Though no specific studies were conducted on the prevalence of Hepatitis A at the Huronia Regional Centre, it was likely as common or more common than Hepatitis B. Because Hepatitis A is transmitted through the ingestion of contaminated fecal matter, conditions at the institution were ideal for its spread. The institution’s beaches were one of many places that would have been hotbeds for the spread of Hepatitis A. In 1969, there were reports of sewer lines near the lake leaking and as a solution, the institution spread lime on the beaches. While this practice likely decreased bacterial count on the beach, it most likely did not eliminate the viruses which cause Hepatitis A.


The beach washroom facilities continued to be a problem into the 1970s. Holding tanks overflowed and contaminated the beach and bathrooms were poorly ventilated. The washroom facilities were ill equipped to deal with the number of residents at the beach in the summer months, resulting in conditions described as “pure filth.” In response to this issue, doors to the toilets were locked 75% to 80% of the time, leading to residents relieving themselves on the ground. In 1971, it was reported that feces had been left on the doorstep of a washroom for four or five days before being cleaned up. A year earlier, four cases of Hepatitis were claimed to have occurred as a result of contamination at the beaches, though the HRC’s administration denied this.

───

### The task
Reproduce the part of the passage on Hepatitis at the Huronia Regional Centre that opens with the words containing "Though no specific" and closes with "cause Hepatitis A.".

───

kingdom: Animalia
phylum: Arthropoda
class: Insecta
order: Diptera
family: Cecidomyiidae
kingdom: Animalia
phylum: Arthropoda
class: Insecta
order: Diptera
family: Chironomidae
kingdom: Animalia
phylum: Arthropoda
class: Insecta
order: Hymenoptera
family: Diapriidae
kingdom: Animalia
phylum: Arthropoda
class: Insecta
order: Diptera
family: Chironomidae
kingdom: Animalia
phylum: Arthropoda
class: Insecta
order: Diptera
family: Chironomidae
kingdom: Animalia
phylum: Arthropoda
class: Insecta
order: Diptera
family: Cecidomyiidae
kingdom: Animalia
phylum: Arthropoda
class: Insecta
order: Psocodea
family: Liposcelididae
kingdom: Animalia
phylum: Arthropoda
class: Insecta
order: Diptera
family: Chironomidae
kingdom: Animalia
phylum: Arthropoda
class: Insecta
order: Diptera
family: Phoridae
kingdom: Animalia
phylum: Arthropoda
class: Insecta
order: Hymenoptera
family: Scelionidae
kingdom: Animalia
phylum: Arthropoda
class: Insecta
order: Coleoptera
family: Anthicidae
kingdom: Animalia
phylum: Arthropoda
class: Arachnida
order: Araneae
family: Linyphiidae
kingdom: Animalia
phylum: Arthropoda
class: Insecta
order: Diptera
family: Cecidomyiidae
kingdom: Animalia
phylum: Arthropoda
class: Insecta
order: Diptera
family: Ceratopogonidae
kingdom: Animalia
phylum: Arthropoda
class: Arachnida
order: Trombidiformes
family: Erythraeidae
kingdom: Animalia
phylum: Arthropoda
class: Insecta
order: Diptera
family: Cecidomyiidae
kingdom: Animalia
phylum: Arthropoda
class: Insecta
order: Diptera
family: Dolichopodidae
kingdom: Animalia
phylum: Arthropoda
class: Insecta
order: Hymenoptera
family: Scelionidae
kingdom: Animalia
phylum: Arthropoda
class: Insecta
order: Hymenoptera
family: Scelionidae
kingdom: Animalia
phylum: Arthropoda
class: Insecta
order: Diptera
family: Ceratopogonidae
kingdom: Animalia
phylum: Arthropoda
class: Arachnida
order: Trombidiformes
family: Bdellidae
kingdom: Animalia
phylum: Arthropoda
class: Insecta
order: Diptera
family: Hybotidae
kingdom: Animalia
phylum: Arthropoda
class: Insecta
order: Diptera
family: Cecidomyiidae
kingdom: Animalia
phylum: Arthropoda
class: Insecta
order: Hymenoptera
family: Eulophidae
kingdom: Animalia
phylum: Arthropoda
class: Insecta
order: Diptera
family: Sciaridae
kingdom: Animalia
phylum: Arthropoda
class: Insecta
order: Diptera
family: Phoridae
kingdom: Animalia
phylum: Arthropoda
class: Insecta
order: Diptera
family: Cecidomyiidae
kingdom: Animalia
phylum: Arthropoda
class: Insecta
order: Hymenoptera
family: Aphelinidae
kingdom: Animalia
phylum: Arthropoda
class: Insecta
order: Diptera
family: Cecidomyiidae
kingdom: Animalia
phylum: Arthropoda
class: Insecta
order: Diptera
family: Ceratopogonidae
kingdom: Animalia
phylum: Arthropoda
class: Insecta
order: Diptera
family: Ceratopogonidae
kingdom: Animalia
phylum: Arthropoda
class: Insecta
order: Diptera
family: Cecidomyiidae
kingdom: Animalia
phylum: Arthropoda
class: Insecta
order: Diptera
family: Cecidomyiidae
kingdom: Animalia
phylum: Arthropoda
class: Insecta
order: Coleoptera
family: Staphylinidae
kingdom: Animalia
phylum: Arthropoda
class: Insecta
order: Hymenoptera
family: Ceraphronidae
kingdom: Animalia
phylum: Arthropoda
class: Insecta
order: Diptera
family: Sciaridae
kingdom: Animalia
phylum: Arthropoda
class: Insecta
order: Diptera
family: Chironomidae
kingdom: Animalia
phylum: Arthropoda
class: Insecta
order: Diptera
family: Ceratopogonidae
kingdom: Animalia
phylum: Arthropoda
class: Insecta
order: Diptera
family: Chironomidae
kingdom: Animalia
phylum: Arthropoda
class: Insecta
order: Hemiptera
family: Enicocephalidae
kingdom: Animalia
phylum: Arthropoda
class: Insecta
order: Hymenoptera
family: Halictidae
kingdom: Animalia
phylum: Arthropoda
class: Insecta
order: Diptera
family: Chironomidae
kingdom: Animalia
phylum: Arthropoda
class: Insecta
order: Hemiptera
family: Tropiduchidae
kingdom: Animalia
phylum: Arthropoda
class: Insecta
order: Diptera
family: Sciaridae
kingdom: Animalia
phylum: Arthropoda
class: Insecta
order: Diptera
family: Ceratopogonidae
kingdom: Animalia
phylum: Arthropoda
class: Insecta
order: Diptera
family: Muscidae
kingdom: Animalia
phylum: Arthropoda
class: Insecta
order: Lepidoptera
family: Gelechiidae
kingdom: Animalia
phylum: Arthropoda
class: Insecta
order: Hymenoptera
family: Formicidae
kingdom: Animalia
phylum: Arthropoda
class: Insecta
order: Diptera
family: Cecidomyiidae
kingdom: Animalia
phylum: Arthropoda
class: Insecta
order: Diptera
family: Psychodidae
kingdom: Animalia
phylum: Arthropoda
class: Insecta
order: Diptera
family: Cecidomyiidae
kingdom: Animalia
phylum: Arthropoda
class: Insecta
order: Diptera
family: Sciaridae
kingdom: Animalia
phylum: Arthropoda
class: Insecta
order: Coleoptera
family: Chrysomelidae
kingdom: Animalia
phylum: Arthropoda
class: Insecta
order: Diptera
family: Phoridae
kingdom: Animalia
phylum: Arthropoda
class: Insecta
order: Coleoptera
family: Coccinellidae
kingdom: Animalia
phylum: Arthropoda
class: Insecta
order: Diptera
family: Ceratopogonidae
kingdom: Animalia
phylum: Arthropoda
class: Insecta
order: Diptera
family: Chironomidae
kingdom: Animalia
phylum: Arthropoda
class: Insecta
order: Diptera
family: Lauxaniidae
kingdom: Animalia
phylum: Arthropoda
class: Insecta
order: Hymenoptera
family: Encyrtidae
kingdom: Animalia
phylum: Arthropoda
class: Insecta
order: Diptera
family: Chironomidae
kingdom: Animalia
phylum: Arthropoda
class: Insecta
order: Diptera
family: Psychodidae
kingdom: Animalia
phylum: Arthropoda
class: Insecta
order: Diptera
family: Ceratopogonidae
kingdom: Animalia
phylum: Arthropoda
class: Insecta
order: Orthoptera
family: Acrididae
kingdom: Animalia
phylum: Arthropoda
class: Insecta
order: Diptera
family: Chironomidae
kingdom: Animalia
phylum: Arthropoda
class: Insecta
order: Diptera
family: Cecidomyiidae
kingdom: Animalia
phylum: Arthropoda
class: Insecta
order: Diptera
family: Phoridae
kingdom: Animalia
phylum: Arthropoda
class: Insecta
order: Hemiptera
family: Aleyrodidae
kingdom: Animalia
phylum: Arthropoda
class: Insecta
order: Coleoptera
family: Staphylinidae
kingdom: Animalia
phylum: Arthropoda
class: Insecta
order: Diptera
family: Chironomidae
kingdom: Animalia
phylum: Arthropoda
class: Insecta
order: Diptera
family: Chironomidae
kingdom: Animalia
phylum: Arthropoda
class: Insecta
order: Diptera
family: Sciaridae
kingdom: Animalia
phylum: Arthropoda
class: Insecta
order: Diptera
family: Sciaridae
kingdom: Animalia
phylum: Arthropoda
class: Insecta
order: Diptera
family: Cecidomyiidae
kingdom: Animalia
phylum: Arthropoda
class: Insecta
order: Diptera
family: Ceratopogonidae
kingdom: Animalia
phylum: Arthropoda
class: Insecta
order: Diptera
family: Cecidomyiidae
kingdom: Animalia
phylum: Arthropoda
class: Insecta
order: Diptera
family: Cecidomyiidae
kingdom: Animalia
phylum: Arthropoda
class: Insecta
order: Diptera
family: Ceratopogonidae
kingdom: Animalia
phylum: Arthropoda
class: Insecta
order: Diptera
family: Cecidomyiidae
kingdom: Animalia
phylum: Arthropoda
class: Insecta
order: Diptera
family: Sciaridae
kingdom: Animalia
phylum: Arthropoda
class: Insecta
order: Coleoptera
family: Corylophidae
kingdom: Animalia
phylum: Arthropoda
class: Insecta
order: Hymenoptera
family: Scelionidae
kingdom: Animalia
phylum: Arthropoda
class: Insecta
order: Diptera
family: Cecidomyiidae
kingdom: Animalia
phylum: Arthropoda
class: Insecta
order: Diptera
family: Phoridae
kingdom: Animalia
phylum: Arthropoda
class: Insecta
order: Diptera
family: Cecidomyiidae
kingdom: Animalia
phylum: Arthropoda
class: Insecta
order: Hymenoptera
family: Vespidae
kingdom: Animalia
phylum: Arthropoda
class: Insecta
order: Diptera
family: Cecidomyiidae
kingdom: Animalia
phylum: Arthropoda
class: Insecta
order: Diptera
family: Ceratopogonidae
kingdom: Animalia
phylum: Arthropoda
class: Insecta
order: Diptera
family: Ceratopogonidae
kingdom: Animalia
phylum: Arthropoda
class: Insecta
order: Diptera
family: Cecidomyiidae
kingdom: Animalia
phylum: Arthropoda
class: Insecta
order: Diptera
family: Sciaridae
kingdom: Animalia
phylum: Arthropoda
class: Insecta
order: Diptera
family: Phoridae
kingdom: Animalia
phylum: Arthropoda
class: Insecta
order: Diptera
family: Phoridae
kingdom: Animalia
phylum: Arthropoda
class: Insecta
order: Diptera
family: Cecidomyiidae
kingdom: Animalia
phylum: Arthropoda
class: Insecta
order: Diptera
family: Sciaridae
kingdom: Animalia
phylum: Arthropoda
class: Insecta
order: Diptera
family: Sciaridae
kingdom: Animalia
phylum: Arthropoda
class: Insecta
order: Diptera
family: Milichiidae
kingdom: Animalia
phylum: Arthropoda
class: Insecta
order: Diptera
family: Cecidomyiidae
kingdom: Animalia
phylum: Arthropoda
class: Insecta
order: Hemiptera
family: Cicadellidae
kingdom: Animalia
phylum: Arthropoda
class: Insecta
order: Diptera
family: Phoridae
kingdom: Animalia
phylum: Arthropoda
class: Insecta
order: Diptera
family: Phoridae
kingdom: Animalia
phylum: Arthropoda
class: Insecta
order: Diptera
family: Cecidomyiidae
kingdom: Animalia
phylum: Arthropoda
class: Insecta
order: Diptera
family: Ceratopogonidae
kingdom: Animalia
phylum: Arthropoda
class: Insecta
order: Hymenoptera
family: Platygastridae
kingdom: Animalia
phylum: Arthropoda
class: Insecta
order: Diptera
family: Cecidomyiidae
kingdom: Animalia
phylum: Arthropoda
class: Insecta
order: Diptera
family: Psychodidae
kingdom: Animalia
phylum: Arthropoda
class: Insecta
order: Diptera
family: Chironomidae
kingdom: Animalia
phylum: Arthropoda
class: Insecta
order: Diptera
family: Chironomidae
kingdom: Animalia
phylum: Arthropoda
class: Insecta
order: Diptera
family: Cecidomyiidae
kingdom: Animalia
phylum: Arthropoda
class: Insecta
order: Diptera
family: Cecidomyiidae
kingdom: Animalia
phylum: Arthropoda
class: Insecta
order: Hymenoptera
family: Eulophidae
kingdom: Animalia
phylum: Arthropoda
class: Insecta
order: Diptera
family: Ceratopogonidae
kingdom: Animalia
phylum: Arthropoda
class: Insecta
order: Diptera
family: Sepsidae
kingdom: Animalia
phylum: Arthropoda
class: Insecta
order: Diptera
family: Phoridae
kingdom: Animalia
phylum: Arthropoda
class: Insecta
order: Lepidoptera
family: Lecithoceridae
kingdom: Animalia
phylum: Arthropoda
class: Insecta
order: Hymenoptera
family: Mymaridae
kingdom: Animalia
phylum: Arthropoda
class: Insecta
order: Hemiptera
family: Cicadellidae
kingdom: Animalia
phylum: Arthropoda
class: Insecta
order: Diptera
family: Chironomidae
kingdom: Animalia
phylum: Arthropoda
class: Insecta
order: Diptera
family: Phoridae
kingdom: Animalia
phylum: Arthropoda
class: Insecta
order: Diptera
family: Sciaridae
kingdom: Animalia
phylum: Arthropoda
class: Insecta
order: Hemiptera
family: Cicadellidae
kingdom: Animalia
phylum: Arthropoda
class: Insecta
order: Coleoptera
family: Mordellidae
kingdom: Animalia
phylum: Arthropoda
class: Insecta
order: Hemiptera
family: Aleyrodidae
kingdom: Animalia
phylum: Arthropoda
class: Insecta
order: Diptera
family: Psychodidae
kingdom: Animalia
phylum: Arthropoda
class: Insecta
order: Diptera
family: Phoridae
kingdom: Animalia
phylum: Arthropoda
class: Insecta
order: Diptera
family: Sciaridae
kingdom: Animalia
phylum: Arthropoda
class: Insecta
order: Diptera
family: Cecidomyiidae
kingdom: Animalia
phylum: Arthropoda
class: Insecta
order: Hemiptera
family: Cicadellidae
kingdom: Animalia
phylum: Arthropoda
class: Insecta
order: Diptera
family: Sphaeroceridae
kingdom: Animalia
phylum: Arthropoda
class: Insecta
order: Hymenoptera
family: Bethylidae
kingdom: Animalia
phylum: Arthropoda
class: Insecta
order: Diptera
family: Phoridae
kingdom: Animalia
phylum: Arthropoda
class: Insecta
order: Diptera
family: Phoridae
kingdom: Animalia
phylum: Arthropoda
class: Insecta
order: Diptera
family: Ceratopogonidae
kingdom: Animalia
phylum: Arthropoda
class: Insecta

───

### Solution for this task
Though no specific studies were conducted on the prevalence of Hepatitis A at the Huronia Regional Centre, it was likely as common or more common than Hepatitis B. Because Hepatitis A is transmitted through the ingestion of contaminated fecal matter, conditions at the institution were ideal for its spread. The institution’s beaches were one of many places that would have been hotbeds for the spread of Hepatitis A. In 1969, there were reports of sewer lines near the lake leaking and as a solution, the institution spread lime on the beaches. While this practice likely decreased bacterial count on the beach, it most likely did not eliminate the viruses which cause Hepatitis A.